**Task details:** Print every line of the data below in its original order, keeping each character, space, and line break unchanged.

**Data records:**
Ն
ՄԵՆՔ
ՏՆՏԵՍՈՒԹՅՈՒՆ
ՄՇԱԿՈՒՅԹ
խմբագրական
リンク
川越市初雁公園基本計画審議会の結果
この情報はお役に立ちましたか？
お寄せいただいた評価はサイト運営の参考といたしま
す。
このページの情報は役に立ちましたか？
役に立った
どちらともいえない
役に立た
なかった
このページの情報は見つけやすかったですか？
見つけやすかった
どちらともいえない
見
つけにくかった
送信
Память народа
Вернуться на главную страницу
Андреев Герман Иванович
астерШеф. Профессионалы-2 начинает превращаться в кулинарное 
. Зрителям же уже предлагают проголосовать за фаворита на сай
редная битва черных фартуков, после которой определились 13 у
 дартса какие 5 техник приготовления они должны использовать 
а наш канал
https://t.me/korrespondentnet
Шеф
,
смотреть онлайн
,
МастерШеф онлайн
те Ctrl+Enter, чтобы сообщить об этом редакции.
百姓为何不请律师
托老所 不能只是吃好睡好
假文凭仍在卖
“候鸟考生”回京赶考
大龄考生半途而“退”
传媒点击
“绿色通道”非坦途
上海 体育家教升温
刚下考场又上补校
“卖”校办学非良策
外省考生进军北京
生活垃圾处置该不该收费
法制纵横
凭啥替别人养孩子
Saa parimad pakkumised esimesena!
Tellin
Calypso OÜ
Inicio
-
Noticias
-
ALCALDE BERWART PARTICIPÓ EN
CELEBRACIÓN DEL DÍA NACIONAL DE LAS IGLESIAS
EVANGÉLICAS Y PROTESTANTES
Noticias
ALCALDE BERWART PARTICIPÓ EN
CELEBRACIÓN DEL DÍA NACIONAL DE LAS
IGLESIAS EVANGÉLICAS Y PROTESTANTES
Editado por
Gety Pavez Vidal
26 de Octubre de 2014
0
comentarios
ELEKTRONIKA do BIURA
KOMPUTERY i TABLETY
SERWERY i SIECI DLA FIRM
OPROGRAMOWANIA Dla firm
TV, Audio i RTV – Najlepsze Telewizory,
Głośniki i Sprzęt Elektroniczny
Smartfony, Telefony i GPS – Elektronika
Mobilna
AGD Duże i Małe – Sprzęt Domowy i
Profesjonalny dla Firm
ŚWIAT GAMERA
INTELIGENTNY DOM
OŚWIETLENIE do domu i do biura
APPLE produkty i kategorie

**Expected output:**
Ն
ՄԵՆՔ
ՏՆՏԵՍՈՒԹՅՈՒՆ
ՄՇԱԿՈՒՅԹ
խմբագրական
リンク
川越市初雁公園基本計画審議会の結果
この情報はお役に立ちましたか？
お寄せいただいた評価はサイト運営の参考といたしま
す。
このページの情報は役に立ちましたか？
役に立った
どちらともいえない
役に立た
なかった
このページの情報は見つけやすかったですか？
見つけやすかった
どちらともいえない
見
つけにくかった
送信
Память народа
Вернуться на главную страницу
Андреев Герман Иванович
астерШеф. Профессионалы-2 начинает превращаться в кулинарное 
. Зрителям же уже предлагают проголосовать за фаворита на сай
редная битва черных фартуков, после которой определились 13 у
 дартса какие 5 техник приготовления они должны использовать 
а наш канал
https://t.me/korrespondentnet
Шеф
,
смотреть онлайн
,
МастерШеф онлайн
те Ctrl+Enter, чтобы сообщить об этом редакции.
百姓为何不请律师
托老所 不能只是吃好睡好
假文凭仍在卖
“候鸟考生”回京赶考
大龄考生半途而“退”
传媒点击
“绿色通道”非坦途
上海 体育家教升温
刚下考场又上补校
“卖”校办学非良策
外省考生进军北京
生活垃圾处置该不该收费
法制纵横
凭啥替别人养孩子
Saa parimad pakkumised esimesena!
Tellin
Calypso OÜ
Inicio
-
Noticias
-
ALCALDE BERWART PARTICIPÓ EN
CELEBRACIÓN DEL DÍA NACIONAL DE LAS IGLESIAS
EVANGÉLICAS Y PROTESTANTES
Noticias
ALCALDE BERWART PARTICIPÓ EN
CELEBRACIÓN DEL DÍA NACIONAL DE LAS
IGLESIAS EVANGÉLICAS Y PROTESTANTES
Editado por
Gety Pavez Vidal
26 de Octubre de 2014
0
comentarios
ELEKTRONIKA do BIURA
KOMPUTERY i TABLETY
SERWERY i SIECI DLA FIRM
OPROGRAMOWANIA Dla firm
TV, Audio i RTV – Najlepsze Telewizory,
Głośniki i Sprzęt Elektroniczny
Smartfony, Telefony i GPS – Elektronika
Mobilna
AGD Duże i Małe – Sprzęt Domowy i
Profesjonalny dla Firm
ŚWIAT GAMERA
INTELIGENTNY DOM
OŚWIETLENIE do domu i do biura
APPLE produkty i kategorie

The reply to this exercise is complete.